## THE DATA
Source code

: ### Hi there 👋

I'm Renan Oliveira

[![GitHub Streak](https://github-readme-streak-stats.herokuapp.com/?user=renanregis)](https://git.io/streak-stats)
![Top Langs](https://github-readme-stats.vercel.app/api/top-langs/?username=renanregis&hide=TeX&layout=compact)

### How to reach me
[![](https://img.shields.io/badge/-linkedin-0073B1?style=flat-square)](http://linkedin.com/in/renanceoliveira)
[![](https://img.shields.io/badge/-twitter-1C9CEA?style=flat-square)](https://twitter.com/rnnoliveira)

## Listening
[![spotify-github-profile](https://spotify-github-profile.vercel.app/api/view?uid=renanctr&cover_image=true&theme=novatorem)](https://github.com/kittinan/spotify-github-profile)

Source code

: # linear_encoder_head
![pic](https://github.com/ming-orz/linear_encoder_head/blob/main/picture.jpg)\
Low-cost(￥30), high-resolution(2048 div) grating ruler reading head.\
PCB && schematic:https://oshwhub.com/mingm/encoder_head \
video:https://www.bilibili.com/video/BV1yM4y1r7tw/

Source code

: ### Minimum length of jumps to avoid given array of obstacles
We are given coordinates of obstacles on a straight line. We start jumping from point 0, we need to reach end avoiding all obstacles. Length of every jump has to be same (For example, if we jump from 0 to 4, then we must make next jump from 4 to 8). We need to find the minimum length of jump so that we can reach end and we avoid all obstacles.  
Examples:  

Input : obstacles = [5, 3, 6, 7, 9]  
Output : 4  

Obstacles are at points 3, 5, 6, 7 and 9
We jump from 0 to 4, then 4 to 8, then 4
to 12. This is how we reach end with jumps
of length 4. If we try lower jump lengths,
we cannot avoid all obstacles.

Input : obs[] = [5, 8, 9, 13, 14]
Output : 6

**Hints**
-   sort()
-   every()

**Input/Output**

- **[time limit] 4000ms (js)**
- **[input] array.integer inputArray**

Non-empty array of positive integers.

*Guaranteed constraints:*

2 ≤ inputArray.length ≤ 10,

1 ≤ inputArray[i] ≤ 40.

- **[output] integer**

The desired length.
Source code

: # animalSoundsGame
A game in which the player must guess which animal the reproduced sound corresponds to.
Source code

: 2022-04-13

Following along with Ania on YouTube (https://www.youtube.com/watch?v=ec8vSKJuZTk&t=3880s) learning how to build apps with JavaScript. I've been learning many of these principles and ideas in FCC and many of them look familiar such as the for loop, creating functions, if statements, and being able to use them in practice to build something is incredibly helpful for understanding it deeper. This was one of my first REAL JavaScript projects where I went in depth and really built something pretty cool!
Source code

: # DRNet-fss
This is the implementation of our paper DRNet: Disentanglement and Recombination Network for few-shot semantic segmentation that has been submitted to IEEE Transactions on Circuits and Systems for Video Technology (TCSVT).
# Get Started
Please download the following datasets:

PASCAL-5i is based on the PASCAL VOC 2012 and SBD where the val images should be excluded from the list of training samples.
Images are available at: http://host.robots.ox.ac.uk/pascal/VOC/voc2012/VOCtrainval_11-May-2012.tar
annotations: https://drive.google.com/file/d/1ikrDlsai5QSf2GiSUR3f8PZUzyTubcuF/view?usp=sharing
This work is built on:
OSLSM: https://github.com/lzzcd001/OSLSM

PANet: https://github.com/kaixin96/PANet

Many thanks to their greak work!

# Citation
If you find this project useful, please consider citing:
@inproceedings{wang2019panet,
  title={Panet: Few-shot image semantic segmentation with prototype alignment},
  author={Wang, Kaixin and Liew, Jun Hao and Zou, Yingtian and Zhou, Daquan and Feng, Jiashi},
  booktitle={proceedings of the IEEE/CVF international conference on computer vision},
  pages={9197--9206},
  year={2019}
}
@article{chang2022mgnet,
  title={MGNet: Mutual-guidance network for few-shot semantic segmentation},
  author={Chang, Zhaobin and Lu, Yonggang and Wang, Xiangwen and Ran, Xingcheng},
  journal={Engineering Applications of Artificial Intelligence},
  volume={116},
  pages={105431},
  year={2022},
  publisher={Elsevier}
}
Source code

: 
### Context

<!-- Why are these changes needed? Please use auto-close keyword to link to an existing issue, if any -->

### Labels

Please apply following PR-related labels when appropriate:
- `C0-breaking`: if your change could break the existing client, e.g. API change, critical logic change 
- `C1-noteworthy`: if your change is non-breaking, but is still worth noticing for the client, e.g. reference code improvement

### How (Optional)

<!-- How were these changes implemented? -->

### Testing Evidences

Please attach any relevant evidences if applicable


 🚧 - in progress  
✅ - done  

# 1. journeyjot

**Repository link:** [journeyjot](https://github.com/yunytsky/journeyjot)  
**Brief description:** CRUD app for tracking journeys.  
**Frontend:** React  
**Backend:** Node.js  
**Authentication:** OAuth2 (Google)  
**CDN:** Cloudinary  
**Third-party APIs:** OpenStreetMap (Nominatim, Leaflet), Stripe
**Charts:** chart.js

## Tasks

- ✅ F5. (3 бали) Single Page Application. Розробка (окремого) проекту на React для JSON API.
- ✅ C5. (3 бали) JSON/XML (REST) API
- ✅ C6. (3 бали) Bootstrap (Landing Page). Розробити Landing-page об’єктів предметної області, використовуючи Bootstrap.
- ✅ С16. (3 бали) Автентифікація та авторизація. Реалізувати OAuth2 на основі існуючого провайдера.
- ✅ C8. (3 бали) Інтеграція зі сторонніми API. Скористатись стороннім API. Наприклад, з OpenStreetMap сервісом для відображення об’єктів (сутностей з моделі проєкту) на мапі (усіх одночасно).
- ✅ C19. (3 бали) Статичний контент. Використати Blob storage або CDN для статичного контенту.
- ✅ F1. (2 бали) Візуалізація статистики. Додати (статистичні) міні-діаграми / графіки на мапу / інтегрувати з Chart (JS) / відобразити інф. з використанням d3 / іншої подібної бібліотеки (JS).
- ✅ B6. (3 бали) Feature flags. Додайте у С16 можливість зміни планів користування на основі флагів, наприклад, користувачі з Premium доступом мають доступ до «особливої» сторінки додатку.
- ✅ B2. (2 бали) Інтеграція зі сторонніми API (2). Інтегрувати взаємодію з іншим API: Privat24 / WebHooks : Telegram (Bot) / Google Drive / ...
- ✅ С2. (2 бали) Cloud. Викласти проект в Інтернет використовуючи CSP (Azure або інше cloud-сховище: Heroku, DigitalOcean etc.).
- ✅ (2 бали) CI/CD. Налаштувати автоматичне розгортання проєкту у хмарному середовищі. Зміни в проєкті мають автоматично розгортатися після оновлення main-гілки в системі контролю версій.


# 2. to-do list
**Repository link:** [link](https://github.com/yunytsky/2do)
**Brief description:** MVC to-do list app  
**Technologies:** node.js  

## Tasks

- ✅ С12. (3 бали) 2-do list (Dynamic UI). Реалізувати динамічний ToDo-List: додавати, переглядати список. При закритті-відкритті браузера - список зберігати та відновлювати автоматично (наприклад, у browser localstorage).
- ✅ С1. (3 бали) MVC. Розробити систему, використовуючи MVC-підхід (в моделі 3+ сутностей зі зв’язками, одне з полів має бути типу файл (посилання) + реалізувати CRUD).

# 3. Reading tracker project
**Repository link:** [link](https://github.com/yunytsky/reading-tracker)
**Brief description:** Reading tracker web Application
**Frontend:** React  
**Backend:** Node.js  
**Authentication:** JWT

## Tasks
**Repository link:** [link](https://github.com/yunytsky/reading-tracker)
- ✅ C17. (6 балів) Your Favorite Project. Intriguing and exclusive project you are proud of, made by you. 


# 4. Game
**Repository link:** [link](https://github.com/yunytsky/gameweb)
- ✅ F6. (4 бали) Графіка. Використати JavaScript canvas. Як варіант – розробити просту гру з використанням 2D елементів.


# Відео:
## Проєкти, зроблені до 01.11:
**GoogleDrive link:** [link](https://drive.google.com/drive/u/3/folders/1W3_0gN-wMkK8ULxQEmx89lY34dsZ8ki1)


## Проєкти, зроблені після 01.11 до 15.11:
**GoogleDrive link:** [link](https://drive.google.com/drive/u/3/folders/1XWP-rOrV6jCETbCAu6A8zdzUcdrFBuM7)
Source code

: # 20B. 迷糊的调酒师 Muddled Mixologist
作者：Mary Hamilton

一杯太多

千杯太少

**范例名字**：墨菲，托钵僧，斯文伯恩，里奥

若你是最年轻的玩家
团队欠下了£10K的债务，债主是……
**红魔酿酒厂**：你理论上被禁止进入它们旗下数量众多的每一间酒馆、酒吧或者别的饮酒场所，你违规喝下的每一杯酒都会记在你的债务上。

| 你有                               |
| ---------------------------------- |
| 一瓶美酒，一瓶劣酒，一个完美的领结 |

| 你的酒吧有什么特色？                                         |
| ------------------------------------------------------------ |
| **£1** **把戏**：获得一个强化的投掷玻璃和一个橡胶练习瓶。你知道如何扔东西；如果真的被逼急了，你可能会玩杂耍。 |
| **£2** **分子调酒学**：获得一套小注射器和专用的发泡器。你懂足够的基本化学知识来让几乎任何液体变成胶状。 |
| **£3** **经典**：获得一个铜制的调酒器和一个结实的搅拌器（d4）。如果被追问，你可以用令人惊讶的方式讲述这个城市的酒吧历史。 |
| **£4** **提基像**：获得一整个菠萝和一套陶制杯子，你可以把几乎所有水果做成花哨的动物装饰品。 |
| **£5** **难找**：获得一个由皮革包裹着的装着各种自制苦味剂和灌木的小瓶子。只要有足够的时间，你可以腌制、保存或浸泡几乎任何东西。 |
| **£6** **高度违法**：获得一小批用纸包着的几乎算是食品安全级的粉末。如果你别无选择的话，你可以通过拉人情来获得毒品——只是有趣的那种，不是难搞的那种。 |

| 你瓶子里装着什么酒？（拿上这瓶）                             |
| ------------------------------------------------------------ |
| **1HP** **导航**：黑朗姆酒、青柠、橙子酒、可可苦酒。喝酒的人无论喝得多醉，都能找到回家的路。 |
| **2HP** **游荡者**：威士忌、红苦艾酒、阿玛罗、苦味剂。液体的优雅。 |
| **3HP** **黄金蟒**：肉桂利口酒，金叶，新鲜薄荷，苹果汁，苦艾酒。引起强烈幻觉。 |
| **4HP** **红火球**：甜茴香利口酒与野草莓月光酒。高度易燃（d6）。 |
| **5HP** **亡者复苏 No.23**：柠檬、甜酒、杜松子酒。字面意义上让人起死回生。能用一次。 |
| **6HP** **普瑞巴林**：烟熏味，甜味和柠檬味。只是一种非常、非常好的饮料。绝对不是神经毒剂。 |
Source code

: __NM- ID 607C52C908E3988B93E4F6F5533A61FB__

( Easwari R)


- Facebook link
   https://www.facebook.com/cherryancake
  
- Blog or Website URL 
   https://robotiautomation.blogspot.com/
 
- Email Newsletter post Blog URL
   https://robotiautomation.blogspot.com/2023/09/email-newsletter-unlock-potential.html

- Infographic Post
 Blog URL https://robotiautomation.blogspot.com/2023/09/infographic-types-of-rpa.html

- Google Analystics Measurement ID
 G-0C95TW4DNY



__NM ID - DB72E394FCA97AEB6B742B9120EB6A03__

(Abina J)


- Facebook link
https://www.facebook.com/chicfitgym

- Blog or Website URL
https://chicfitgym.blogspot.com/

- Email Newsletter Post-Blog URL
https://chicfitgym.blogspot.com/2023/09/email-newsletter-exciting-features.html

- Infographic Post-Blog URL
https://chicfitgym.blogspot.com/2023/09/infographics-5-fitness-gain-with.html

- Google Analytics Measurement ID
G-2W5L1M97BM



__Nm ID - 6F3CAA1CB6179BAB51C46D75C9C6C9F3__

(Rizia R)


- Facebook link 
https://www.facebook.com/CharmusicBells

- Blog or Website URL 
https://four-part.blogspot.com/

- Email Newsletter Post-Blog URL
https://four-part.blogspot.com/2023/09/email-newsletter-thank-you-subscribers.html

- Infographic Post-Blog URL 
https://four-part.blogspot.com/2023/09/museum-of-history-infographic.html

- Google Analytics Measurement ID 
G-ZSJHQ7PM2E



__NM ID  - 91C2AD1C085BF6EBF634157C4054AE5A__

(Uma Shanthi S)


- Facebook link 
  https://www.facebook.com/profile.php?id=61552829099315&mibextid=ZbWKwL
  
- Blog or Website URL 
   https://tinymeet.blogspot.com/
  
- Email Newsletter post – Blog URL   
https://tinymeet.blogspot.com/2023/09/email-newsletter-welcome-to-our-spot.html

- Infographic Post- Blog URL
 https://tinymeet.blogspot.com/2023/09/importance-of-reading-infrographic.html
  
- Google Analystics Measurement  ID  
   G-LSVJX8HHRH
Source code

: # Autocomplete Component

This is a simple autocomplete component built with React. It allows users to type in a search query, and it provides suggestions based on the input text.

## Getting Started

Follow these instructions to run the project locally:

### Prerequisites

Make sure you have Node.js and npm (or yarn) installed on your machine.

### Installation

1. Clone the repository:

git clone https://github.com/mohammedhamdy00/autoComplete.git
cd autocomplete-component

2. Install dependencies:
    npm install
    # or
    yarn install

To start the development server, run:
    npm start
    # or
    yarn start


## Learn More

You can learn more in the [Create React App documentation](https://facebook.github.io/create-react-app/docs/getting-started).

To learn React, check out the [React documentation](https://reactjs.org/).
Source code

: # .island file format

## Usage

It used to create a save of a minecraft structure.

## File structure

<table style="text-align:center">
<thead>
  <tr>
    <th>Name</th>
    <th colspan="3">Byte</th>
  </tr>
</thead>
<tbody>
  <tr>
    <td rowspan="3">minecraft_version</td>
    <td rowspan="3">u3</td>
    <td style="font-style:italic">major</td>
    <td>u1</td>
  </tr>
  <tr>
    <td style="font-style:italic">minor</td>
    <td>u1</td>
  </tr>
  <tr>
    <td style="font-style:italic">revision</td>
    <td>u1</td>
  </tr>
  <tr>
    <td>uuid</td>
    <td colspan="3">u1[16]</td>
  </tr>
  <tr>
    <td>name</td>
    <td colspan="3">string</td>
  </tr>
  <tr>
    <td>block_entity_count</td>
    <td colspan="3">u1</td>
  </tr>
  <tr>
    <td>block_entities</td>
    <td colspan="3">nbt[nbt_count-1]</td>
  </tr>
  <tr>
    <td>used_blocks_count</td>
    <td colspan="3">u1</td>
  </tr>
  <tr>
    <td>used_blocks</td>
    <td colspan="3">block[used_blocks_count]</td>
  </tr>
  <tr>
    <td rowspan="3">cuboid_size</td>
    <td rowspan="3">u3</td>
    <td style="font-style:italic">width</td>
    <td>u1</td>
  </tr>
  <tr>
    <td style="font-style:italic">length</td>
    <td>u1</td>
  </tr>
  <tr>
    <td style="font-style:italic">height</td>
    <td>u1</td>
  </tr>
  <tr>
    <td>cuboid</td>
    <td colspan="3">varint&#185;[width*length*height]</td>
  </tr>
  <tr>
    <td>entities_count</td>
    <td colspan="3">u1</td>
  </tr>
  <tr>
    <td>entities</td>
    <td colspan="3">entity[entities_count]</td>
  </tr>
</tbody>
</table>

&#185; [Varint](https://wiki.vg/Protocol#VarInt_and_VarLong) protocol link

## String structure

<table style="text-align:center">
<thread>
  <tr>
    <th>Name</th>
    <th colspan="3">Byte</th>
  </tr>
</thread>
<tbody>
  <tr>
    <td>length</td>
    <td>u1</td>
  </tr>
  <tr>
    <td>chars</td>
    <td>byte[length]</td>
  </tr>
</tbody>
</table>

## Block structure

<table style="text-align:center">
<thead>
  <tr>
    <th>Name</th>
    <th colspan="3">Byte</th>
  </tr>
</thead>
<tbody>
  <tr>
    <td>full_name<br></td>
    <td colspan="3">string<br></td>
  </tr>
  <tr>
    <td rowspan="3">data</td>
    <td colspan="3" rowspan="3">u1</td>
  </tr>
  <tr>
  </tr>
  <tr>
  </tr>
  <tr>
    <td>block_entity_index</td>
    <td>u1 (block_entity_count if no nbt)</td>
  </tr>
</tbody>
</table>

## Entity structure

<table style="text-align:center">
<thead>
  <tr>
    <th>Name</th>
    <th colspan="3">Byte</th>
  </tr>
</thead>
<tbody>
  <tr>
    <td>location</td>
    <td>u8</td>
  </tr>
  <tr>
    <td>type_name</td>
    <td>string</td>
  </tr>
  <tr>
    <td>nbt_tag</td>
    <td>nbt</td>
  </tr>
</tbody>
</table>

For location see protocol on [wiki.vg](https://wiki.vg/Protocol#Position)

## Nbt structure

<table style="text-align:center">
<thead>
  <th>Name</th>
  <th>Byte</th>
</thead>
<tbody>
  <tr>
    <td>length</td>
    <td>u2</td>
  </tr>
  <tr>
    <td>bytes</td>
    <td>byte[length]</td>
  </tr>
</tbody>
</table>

## WHAT YOU HAVE TO DO
If a line in the records above has the word "width", copy it out.

## TASK SOLUTION
    <td style="font-style:italic">width</td>
    <td colspan="3">varint&#185;[width*length*height]</td>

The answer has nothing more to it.